Exactly as they appear, copy the lines from the one holding "Édité avec Lodel" through the end of the records, leaving pictures out.

Start of Supplied entries

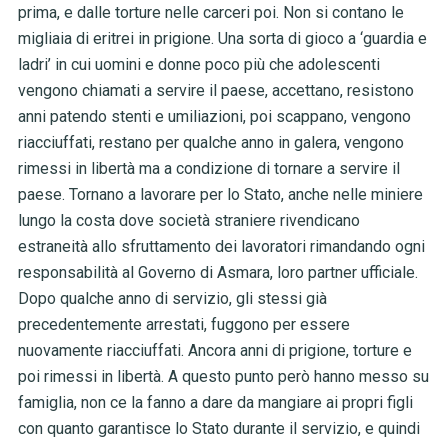
prima, e dalle torture nelle carceri poi. Non si contano le
migliaia di eritrei in prigione. Una sorta di gioco a ‘guardia e
ladri’ in cui uomini e donne poco più che adolescenti
vengono chiamati a servire il paese, accettano, resistono
anni patendo stenti e umiliazioni, poi scappano, vengono
riacciuffati, restano per qualche anno in galera, vengono
rimessi in libertà ma a condizione di tornare a servire il
paese. Tornano a lavorare per lo Stato, anche nelle miniere
lungo la costa dove società straniere rivendicano
estraneità allo sfruttamento dei lavoratori rimandando ogni
responsabilità al Governo di Asmara, loro partner ufficiale.
Dopo qualche anno di servizio, gli stessi già
precedentemente arrestati, fuggono per essere
nuovamente riacciuffati. Ancora anni di prigione, torture e
poi rimessi in libertà. A questo punto però hanno messo su
famiglia, non ce la fanno a dare da mangiare ai propri figli
con quanto garantisce lo Stato durante il servizio, e quindi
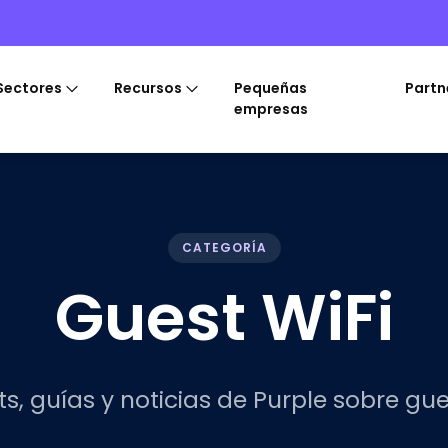
Sectores
Recursos
Pequeñas
Partn
empresas
CATEGORÍA
Guest WiFi
ts, guías y noticias de Purple sobre gues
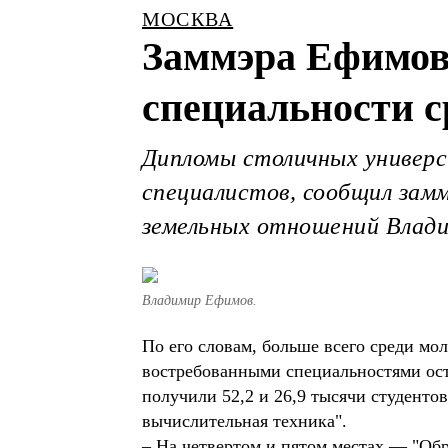
МОСКВА
Заммэра Ефимов
специальности с
Дипломы столичных универс
специалистов, сообщил зам
земельных отношений Влад
Владимир Ефимов.
По его словам, больше всего среди мо
востребованными специальностями ос
получили 52,2 и 26,9 тысячи студенто
вычислительная техника".
– На четвертом и пятом местах — "Обр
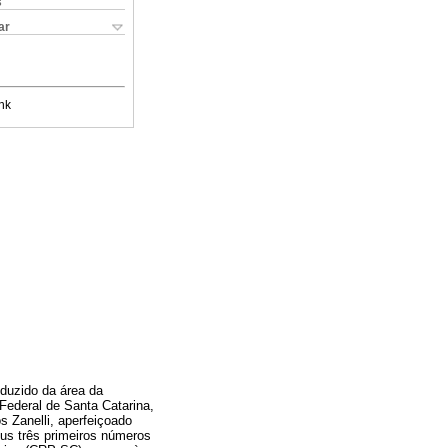
s
ar
nk
duzido da área da
Federal de Santa Catarina,
 Zanelli, aperfeiçoado
us três primeiros números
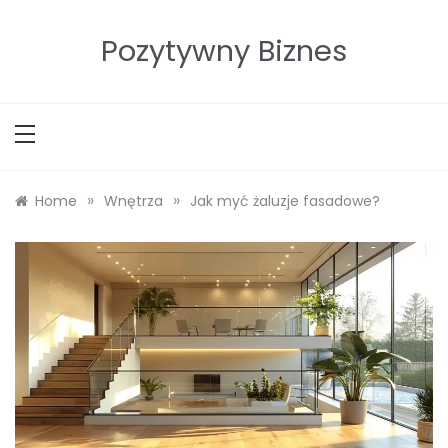
Skip
to
Pozytywny Biznes
content
»
»
Home
Wnętrza
Jak myć żaluzje fasadowe?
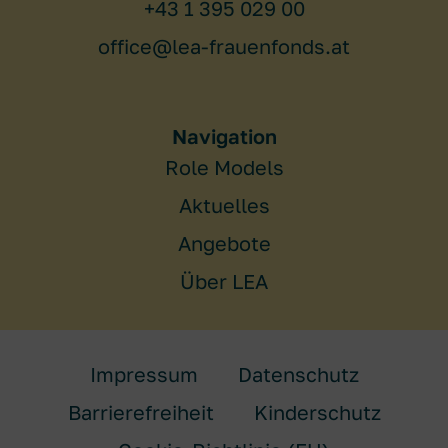
+43 1 395 029 00
office@lea-frauenfonds.at
Navigation
Role Models
Aktuelles
Angebote
Über LEA
Impressum
Datenschutz
Barrierefreiheit
Kinderschutz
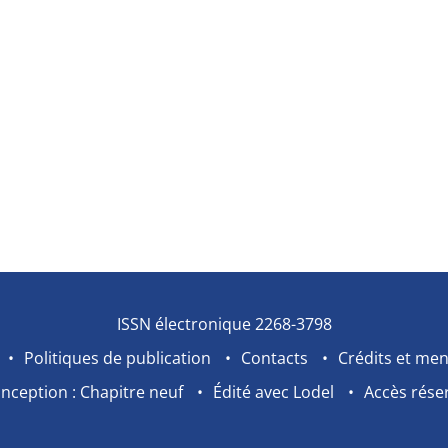
ISSN électronique 2268-3798
Politiques de publication
Contacts
Crédits et men
nception : Chapitre neuf
Édité avec Lodel
Accès rése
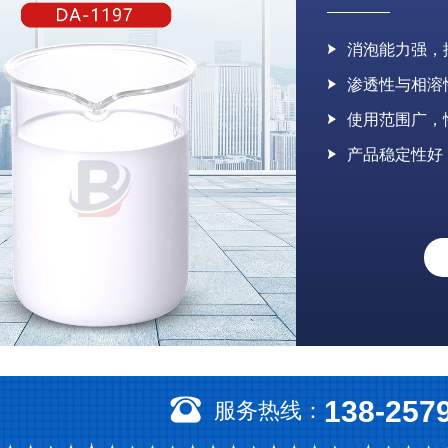
消泡能力强，
渗透性与相溶
使用范围广，
产品稳定性好
138-257
服务热线：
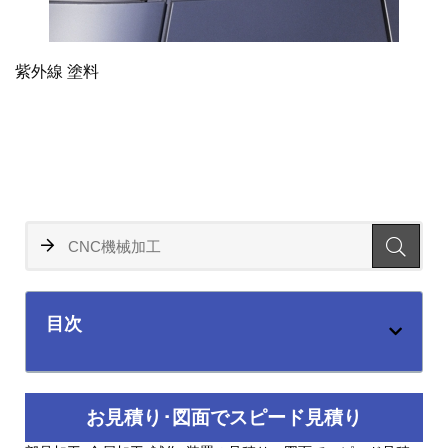
紫外線 塗料
目次
お見積り･図面でスピード見積り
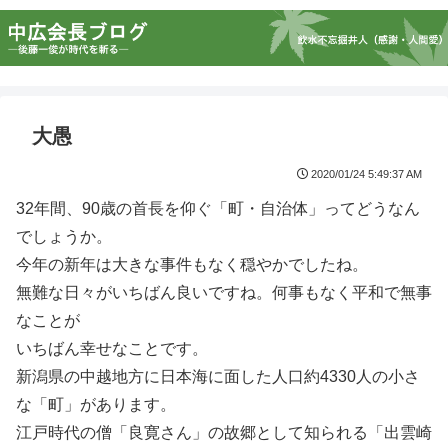
大愚
2020/01/24 5:49:37 AM
32年間、90歳の首長を仰ぐ「町・自治体」ってどうなん
でしょうか。
今年の新年は大きな事件もなく穏やかでしたね。
無難な日々がいちばん良いですね。何事もなく平和で無事
なことが
いちばん幸せなことです。
新潟県の中越地方に日本海に面した人口約4330人の小さ
な「町」があります。
江戸時代の僧「良寛さん」の故郷として知られる「出雲崎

End of Supplied entries

**Task answer:**
Édité avec Lodel
Accès rése
消泡能力强，
渗透性与相溶
使用范围广，
产品稳定性好
138-257
服务热线：
紫外線 塗料
目次
お見積り･図面でスピード見積り
大愚
2020/01/24 5:49:37 AM
32年間、90歳の首長を仰ぐ「町・自治体」ってどうなん
でしょうか。
今年の新年は大きな事件もなく穏やかでしたね。
無難な日々がいちばん良いですね。何事もなく平和で無事
なことが
いちばん幸せなことです。
新潟県の中越地方に日本海に面した人口約4330人の小さ
な「町」があります。
江戸時代の僧「良寛さん」の故郷として知られる「出雲崎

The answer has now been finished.